Rewrite the listing from its first line through the line containing "3) Sigurbjörn, f. 4.5. 1972, fiðluleikari v", with "Search" changed to "Pesquisar". Keep everything else in those lines the same.

----- TASK DATA

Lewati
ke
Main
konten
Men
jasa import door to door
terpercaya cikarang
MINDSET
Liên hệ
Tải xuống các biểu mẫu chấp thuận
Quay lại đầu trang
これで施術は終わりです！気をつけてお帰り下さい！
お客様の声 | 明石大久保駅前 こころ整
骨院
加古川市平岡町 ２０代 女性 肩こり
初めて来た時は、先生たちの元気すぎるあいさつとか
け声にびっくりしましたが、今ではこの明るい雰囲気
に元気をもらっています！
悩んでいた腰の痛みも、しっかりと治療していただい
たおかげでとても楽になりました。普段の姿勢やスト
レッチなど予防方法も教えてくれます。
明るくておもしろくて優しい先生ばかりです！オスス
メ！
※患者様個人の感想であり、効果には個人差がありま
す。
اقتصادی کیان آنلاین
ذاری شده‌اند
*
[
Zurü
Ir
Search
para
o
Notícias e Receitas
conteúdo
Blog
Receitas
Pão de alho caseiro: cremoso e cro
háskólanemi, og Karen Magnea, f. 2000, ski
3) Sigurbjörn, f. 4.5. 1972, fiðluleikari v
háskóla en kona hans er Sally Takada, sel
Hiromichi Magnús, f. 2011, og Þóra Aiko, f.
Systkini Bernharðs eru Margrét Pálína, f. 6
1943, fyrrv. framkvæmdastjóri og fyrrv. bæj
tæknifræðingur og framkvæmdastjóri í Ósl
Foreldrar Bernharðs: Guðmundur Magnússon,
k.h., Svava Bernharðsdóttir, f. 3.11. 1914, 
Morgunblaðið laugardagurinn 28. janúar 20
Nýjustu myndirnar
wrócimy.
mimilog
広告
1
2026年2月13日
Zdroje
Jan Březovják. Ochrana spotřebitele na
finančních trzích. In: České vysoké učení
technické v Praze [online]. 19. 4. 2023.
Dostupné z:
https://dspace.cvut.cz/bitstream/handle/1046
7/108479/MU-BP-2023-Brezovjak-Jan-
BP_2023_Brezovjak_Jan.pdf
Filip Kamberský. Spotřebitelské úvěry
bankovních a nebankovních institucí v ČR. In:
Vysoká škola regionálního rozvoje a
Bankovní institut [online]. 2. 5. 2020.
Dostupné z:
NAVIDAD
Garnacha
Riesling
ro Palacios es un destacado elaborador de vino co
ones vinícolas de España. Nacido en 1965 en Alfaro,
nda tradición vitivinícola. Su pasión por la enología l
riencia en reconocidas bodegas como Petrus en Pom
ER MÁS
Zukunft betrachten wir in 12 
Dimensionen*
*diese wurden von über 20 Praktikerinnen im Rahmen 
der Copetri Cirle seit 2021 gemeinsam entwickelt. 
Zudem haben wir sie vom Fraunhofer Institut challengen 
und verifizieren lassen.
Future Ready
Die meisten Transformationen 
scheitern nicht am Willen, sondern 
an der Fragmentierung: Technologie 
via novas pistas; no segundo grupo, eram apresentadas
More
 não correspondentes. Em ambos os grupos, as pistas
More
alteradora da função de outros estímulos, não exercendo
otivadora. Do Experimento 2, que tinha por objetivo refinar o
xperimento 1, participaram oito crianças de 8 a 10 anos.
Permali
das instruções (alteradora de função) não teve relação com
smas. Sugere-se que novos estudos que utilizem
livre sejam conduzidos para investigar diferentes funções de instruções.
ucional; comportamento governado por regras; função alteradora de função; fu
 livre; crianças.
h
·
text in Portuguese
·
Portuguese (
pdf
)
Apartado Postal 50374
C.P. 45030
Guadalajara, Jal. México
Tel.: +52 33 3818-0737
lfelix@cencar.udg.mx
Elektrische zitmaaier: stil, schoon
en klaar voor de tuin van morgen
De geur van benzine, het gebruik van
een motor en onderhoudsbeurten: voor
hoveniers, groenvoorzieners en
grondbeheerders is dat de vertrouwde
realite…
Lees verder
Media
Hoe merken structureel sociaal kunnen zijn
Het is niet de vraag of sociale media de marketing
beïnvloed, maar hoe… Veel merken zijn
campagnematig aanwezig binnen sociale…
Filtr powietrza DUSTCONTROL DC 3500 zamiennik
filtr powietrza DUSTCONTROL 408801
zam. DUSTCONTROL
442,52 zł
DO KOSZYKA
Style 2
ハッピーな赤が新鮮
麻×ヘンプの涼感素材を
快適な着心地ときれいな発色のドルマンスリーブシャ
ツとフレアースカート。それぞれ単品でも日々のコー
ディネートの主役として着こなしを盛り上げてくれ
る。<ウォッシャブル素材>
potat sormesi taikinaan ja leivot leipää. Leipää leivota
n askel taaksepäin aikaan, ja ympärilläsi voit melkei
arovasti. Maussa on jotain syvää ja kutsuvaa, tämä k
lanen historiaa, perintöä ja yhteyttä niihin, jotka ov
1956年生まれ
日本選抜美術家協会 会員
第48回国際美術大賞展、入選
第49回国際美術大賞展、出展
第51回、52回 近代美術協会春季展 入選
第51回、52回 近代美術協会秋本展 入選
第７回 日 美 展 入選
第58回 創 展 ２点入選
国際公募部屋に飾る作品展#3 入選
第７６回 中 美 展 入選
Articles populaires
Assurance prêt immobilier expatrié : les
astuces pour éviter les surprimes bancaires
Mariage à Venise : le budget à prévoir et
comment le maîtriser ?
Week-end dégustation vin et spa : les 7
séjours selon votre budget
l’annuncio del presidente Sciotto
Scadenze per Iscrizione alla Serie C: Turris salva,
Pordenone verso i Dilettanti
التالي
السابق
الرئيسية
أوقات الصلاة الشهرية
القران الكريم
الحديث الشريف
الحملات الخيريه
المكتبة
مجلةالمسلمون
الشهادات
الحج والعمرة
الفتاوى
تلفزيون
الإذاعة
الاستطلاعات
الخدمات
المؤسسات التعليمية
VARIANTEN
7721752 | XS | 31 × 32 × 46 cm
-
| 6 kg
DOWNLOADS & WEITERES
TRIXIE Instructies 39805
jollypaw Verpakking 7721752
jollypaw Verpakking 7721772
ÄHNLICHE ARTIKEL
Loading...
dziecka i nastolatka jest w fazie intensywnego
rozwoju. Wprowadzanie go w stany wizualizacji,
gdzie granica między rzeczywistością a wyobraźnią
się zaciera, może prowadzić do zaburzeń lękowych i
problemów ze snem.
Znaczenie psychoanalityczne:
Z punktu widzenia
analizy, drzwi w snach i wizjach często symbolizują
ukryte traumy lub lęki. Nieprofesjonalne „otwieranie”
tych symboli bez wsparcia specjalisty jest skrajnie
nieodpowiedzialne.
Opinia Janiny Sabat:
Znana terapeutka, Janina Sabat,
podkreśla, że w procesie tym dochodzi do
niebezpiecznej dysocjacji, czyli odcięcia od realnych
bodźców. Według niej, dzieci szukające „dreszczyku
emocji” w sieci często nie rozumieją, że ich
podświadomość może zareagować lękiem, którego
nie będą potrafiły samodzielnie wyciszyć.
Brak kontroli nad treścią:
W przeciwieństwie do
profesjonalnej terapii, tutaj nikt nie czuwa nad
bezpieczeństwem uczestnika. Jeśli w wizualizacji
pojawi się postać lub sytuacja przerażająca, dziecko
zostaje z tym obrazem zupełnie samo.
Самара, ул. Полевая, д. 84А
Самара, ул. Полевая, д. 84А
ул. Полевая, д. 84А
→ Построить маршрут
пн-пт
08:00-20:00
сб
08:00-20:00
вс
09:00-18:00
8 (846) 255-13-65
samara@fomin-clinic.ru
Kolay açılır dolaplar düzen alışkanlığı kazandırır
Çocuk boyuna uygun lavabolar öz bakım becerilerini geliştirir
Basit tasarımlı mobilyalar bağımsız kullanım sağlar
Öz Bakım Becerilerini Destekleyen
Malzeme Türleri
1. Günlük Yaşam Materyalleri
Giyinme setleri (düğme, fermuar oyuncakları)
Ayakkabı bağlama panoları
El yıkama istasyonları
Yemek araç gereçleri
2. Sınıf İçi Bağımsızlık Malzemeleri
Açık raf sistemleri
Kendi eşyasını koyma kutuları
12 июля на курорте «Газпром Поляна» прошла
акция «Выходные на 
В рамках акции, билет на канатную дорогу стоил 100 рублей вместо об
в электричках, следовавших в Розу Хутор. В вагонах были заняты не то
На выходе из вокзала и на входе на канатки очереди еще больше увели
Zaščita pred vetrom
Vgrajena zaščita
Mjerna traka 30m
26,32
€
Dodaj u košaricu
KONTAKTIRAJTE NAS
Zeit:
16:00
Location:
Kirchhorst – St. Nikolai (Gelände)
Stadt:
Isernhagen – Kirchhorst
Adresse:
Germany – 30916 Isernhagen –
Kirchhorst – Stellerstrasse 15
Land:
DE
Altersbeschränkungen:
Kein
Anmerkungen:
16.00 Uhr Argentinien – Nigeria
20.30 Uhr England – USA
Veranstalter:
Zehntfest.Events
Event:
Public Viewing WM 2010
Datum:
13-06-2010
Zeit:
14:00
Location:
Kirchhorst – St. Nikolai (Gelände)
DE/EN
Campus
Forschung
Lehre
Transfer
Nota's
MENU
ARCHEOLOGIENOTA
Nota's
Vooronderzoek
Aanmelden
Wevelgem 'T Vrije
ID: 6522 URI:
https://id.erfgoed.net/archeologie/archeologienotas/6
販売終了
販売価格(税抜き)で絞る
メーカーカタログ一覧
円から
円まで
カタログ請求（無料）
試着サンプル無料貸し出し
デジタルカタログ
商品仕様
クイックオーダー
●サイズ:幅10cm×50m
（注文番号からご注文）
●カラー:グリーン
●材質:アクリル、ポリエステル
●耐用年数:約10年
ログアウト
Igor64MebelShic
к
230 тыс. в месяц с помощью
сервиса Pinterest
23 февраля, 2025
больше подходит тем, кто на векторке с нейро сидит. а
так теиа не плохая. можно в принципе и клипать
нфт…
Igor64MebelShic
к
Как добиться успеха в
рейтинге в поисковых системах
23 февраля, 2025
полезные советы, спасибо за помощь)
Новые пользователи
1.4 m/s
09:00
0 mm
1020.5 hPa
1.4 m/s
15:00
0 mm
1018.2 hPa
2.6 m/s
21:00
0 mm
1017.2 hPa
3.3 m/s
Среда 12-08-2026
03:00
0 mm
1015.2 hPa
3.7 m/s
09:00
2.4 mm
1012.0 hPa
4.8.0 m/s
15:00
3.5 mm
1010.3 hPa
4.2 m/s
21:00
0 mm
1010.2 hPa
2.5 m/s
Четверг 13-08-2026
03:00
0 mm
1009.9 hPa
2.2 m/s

----------

■ **TASK OUTPUT**
Lewati
ke
Main
konten
Men
jasa import door to door
terpercaya cikarang
MINDSET
Liên hệ
Tải xuống các biểu mẫu chấp thuận
Quay lại đầu trang
これで施術は終わりです！気をつけてお帰り下さい！
お客様の声 | 明石大久保駅前 こころ整
骨院
加古川市平岡町 ２０代 女性 肩こり
初めて来た時は、先生たちの元気すぎるあいさつとか
け声にびっくりしましたが、今ではこの明るい雰囲気
に元気をもらっています！
悩んでいた腰の痛みも、しっかりと治療していただい
たおかげでとても楽になりました。普段の姿勢やスト
レッチなど予防方法も教えてくれます。
明るくておもしろくて優しい先生ばかりです！オスス
メ！
※患者様個人の感想であり、効果には個人差がありま
す。
اقتصادی کیان آنلاین
ذاری شده‌اند
*
[
Zurü
Ir
Pesquisar
para
o
Notícias e Receitas
conteúdo
Blog
Receitas
Pão de alho caseiro: cremoso e cro
háskólanemi, og Karen Magnea, f. 2000, ski
3) Sigurbjörn, f. 4.5. 1972, fiðluleikari v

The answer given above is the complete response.